A one-year-long consultation and prototyping phase has resulted in concrete plans for establishing data subsetting capabilities in the Blue-Cloud ecosystem and implementing that vision by deploying a series of data lakes at the Blue-Cloud VRE for data repositories and data collections in support of VRE users and developers of the WorkBenches. After consideration and positive tests on selected BDI data collections, it was decided at the latest Blue-Cloud Scientific and Technical Committee (STC) meeting, 5-6 March 2024, in Amsterdam - The Netherlands, to embrace the Beacon technology, as developed by MARIS, for deploying data lakes at the Blue-Cloud VRE for arranging data provision for WorkBenches 1 and 2 and also for VLabs.
The analysis and decisions about the way forward have been documented in Deliverable D2.4 -BDI sub- setting APIs and Data Lakes – Concept and Specifications Report - which was released in early May 2024. It gives details about the envisioned data lake configurations and also about the Beacon technology that is being adopted for powering the data lakes. Furthermore, it describes the implementation planning and related actions.

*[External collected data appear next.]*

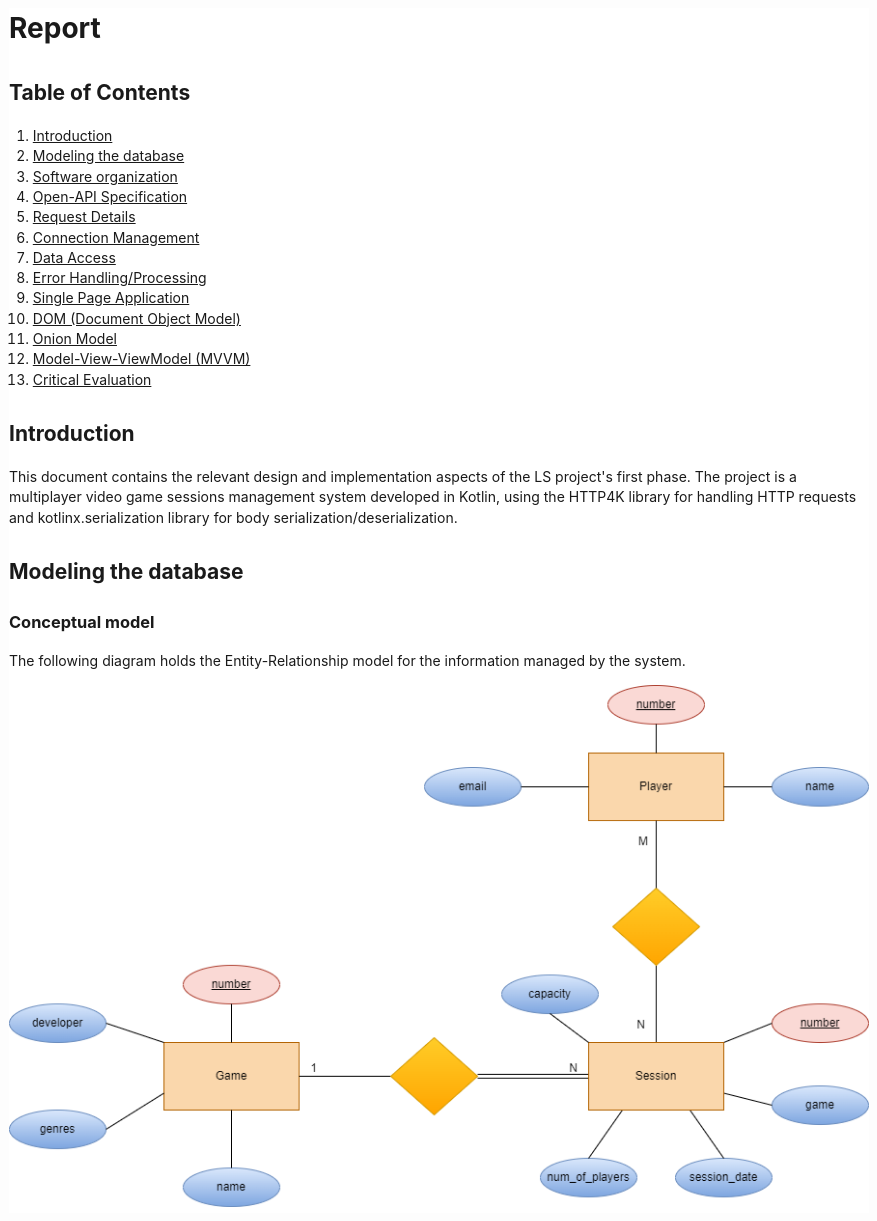 # Report

## Table of Contents

1. [Introduction](#introduction)
2. [Modeling the database](#modeling-the-database)
3. [Software organization](#software-organization)
4. [Open-API Specification](#open-api-specification)
5. [Request Details](#request-details)
6. [Connection Management](#connection-management)
7. [Data Access](#data-access)
8. [Error Handling/Processing](#error-handlingprocessing)
9. [Single Page Application](#single-page-application)
10. [DOM (Document Object Model)](#dom-document-object-model)
11. [Onion Model](#onion-model)
12. [Model-View-ViewModel (MVVM)](#model-view-viewmodel-mvvm)
13. [Critical Evaluation](#critical-evaluation)

## Introduction

This document contains the relevant design and implementation aspects of the LS project's first phase. The project is a
multiplayer video game sessions management system developed in Kotlin, using the HTTP4K library for handling HTTP
requests and kotlinx.serialization library for body serialization/deserialization.

## Modeling the database

### Conceptual model ###

The following diagram holds the Entity-Relationship model for the information managed by the system.

![Entity Relationship Diagram](backend/diagrams/Diagram-ER.png)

As a follow-up, developments have been undertaken for configuring the Beacon software and deployments have been established of Beacon instances, prioritised by the data requirements of WorkBenches 1 (T&S) and 2 (eutrophication). In total 8 so-called monolithic Beacon instances have been deployed for different data collections and BDIs. The term 'monolithic' is used to indicate that the Beacon instance concerns one data collection or BDI. After initial configuration at a MARIS server, all 8 instances have been deployed operationally at the Blue-Cloud Virtual Research Environment (VRE). All have been integrated with the D4Science federated AAI service, by which access is arranged. All Beacon instances also have been provided with a Jupyter-notebook which sits on the Beacon API and which makes it easier for the users to interact. The notebooks already contain several queries and users can adapt their own notebooks. There is a Beacon website (https://beacon.maris.nl/) available for more information including detailed documentation (https://maris-development.github.io/beacon/) for end-users on how to work with Beacon.

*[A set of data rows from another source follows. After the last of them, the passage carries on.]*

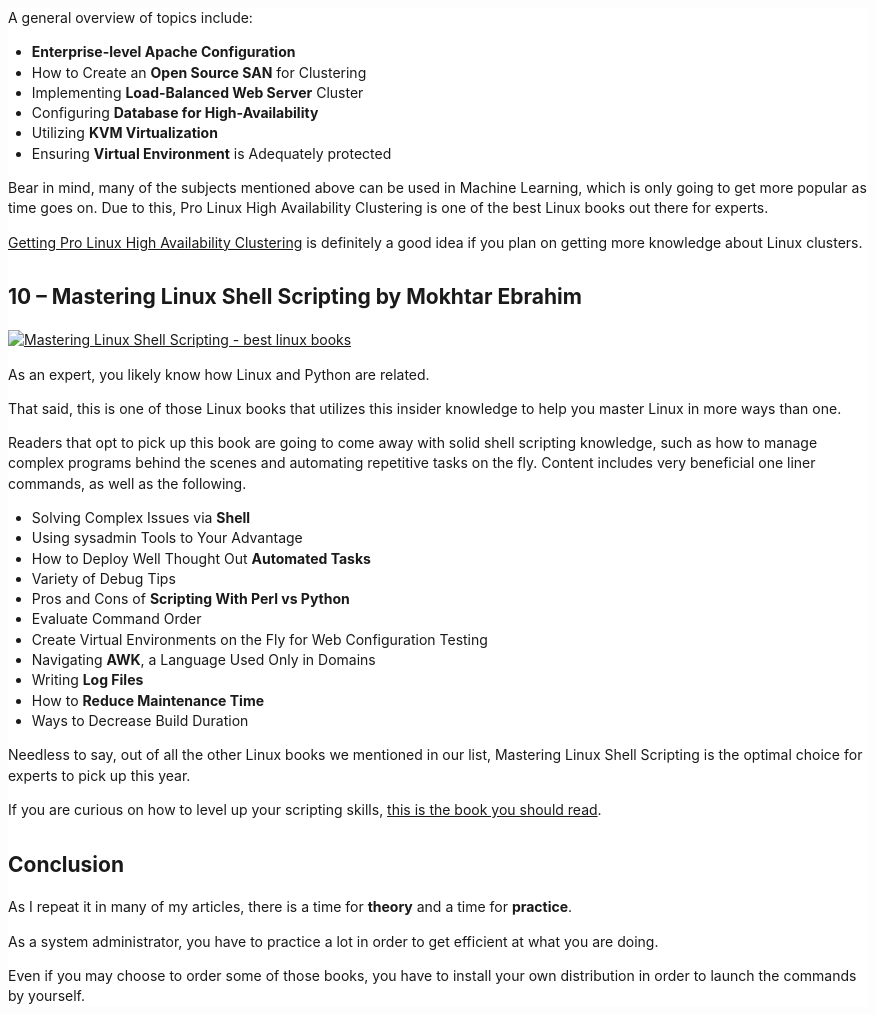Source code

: A general overview of topics include:

-   **Enterprise-level Apache Configuration**
-   How to Create an **Open Source SAN** for Clustering
-   Implementing **Load-Balanced Web Server** Cluster
-   Configuring **Database for High-Availability**
-   Utilizing **KVM Virtualization**
-   Ensuring **Virtual Environment** is Adequately protected

Bear in mind, many of the subjects mentioned above can be used in Machine Learning, which is only going to get more popular as time goes on. Due to this, Pro Linux High Availability Clustering is one of the best Linux books out there for experts.

[Getting Pro Linux High Availability Clustering](https://amzn.to/2MsMrHB) is definitely a good idea if you plan on getting more knowledge about Linux clusters.

## 10 – Mastering Linux Shell Scripting by Mokhtar Ebrahim

[![Mastering Linux Shell Scripting - best linux books](https://devconnected.com/wp-content/uploads/2019/10/10-10.png)](https://amzn.to/2M1puwo)

As an expert, you likely know how Linux and Python are related.

That said, this is one of those Linux books that utilizes this insider knowledge to help you master Linux in more ways than one.

Readers that opt to pick up this book are going to come away with solid shell scripting knowledge, such as how to manage complex programs behind the scenes and automating repetitive tasks on the fly. Content includes very beneficial one liner commands, as well as the following.

-   Solving Complex Issues via **Shell**
-   Using sysadmin Tools to Your Advantage
-   How to Deploy Well Thought Out **Automated Tasks**
-   Variety of Debug Tips
-   Pros and Cons of **Scripting With Perl vs Python**
-   Evaluate Command Order
-   Create Virtual Environments on the Fly for Web Configuration Testing
-   Navigating **AWK**, a Language Used Only in Domains
-   Writing **Log Files**
-   How to **Reduce Maintenance Time**
-   Ways to Decrease Build Duration

Needless to say, out of all the other Linux books we mentioned in our list, Mastering Linux Shell Scripting is the optimal choice for experts to pick up this year.

If you are curious on how to level up your scripting skills, [this is the book you should read](https://amzn.to/2M1puwo).

## Conclusion

As I repeat it in many of my articles, there is a time for **theory** and a time for **practice**.

As a system administrator, you have to practice a lot in order to get efficient at what you are doing.

Even if you may choose to order some of those books, you have to install your own distribution in order to launch the commands by yourself.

After considerable testing and feedback rounds on monolithic Beacon instances by members of the WorkBench teams, as a next step, two integrated Beacon instances have been initiated. These are merging data set collections from several monolithic Beacon instances. The challenge is to deliver harmonised collections, federated from the monolithic instances with different data models. For that purpose, a core metadata – data profile has been formulated by the WorkBench 1 and 2 teams which is populated by extracting and mapping from the monolithic instances. This applies not only to syntax but also to semantics. Harmonisation is not applied only for parameters and units, but also for a core set of metadata, that have been selected by the WorkBench teams as necessary for harmonisation and their following actions. For the merging use is made of the federation capabilities of the Beacon technology, while for the semantic mapping, use is made of the Semantic Analyser system of NOC-BODC. Any necessary unit conversion rules can be retrieved and applied using factors and offsets as listed.
The considerable progress made is documented in this deliverable D2.5 - Established BDI sub-setting APIs and Data Lakes – Documentation Report. It gives information about the Beacon technology and the activities undertaken towards the deployment of the 8 monolithic and 2 merged Beacon instances. It also gives an outlook towards the next steps on how the merged Beacon instances will be used by the WorkBench teams as part of their analytical pipelines. Further activities are required around Beacon to achieve full operational and robust data provision workflows on which the WorkBench teams can build their targeted analyses for generating high-quality EOV collections. These activities are specified in this Deliverable and will be finalised in the third project year.